Когда она первый раз принесла Маресьеву протезы, тот, видно, думал: сразу пойдет. Но тут же присел - от неожиданности. Потом стал тренироваться: днями напролет разминал колени на спинке кровати. Твердил: все равно буду летать. Медсестра соглашалась. Надев протезы и опершись на ее плечо, летчик до изнеможения топал длинными больничными коридорами.
Однажды Евдокия Ивановна (ее, кстати, и в молодости называли по имени-отчеству - так себя поставила) слышит: кто-то в палате на мандолине играет. Заглянула - Леша. Значит, дело к поправке...

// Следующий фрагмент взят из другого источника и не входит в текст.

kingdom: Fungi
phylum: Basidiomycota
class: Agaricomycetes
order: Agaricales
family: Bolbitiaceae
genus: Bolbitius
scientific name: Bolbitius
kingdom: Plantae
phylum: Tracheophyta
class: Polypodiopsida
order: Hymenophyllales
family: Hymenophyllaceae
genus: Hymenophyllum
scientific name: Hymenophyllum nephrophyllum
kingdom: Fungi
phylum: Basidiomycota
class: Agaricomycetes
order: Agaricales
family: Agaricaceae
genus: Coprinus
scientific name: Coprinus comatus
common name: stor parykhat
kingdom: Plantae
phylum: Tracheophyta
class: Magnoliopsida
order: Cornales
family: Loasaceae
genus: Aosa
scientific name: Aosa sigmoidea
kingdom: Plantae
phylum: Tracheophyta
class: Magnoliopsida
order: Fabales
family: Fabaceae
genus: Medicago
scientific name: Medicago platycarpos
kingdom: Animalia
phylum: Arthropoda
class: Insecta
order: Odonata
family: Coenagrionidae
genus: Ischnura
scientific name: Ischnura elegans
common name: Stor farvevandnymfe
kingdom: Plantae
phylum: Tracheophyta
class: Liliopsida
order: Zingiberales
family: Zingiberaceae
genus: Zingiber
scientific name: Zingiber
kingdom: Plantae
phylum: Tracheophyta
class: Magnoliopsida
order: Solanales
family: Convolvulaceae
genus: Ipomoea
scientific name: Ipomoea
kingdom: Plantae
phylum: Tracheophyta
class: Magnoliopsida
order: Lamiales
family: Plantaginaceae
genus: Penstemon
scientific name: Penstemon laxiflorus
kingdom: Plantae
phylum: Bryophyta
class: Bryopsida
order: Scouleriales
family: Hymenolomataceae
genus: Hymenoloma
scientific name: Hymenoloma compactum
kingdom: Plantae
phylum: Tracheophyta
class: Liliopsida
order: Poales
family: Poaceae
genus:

У Евдокии Ивановны подруга была - Зина. Хорошенькая. Часто забегала к ней на дежурство в госпиталь. Маресьеву она нравилась. В выходной гуляют подруги по Измайлову, а вдалеке, со стороны аэродрома, шагает навстречу парень. И стук раздается. "Не иначе наш Леша..." - говорит Евдокия Ивановна. Приближается - сияет: "Девочки, знаете, что мне разрешили летать? Правда, пока на У-2".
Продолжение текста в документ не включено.